> _TASK DESCRIPTION_:
Each record must be repeated exactly. None may be dropped.

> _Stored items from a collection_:

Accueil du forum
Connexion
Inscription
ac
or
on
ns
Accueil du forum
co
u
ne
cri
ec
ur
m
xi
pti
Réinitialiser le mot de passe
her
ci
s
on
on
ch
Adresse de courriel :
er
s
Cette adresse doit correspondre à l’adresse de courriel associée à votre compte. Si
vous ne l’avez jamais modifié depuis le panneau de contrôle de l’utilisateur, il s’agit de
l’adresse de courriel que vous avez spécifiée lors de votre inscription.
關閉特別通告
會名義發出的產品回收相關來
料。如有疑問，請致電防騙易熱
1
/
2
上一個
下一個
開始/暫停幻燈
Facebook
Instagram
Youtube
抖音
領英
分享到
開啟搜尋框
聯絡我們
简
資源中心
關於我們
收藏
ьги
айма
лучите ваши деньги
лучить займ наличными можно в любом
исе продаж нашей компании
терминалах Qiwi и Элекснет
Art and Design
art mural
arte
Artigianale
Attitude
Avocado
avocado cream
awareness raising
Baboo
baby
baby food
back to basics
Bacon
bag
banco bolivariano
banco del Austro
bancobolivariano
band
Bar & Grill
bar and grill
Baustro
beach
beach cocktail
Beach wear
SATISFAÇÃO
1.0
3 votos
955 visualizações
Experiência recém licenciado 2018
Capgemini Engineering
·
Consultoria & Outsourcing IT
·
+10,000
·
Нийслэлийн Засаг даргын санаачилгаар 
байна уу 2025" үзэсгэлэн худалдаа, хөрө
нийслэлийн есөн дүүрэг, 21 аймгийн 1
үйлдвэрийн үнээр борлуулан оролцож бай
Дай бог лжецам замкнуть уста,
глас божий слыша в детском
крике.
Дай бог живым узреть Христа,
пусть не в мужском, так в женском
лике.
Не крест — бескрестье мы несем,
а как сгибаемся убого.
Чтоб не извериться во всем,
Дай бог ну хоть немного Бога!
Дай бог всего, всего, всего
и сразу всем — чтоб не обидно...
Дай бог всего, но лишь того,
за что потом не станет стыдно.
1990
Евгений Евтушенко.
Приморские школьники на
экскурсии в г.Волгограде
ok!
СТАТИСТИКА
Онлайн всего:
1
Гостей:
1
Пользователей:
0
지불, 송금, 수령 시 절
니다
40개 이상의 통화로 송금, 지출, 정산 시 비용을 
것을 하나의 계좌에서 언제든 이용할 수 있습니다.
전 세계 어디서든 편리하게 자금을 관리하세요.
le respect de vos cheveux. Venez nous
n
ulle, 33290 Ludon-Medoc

> _ANSWER_:
Accueil du forum
Connexion
Inscription
ac
or
on
ns
Accueil du forum
co
u
ne
cri
ec
ur
m
xi
pti
Réinitialiser le mot de passe
her
ci
s
on
on
ch
Adresse de courriel :
er
s
Cette adresse doit correspondre à l’adresse de courriel associée à votre compte. Si
vous ne l’avez jamais modifié depuis le panneau de contrôle de l’utilisateur, il s’agit de
l’adresse de courriel que vous avez spécifiée lors de votre inscription.
關閉特別通告
會名義發出的產品回收相關來
料。如有疑問，請致電防騙易熱
1
/
2
上一個
下一個
開始/暫停幻燈
Facebook
Instagram
Youtube
抖音
領英
分享到
開啟搜尋框
聯絡我們
简
資源中心
關於我們
收藏
ьги
айма
лучите ваши деньги
лучить займ наличными можно в любом
исе продаж нашей компании
терминалах Qiwi и Элекснет
Art and Design
art mural
arte
Artigianale
Attitude
Avocado
avocado cream
awareness raising
Baboo
baby
baby food
back to basics
Bacon
bag
banco bolivariano
banco del Austro
bancobolivariano
band
Bar & Grill
bar and grill
Baustro
beach
beach cocktail
Beach wear
SATISFAÇÃO
1.0
3 votos
955 visualizações
Experiência recém licenciado 2018
Capgemini Engineering
·
Consultoria & Outsourcing IT
·
+10,000
·
Нийслэлийн Засаг даргын санаачилгаар 
байна уу 2025" үзэсгэлэн худалдаа, хөрө
нийслэлийн есөн дүүрэг, 21 аймгийн 1
үйлдвэрийн үнээр борлуулан оролцож бай
Дай бог лжецам замкнуть уста,
глас божий слыша в детском
крике.
Дай бог живым узреть Христа,
пусть не в мужском, так в женском
лике.
Не крест — бескрестье мы несем,
а как сгибаемся убого.
Чтоб не извериться во всем,
Дай бог ну хоть немного Бога!
Дай бог всего, всего, всего
и сразу всем — чтоб не обидно...
Дай бог всего, но лишь того,
за что потом не станет стыдно.
1990
Евгений Евтушенко.
Приморские школьники на
экскурсии в г.Волгограде
ok!
СТАТИСТИКА
Онлайн всего:
1
Гостей:
1
Пользователей:
0
지불, 송금, 수령 시 절
니다
40개 이상의 통화로 송금, 지출, 정산 시 비용을 
것을 하나의 계좌에서 언제든 이용할 수 있습니다.
전 세계 어디서든 편리하게 자금을 관리하세요.
le respect de vos cheveux. Venez nous
n
ulle, 33290 Ludon-Medoc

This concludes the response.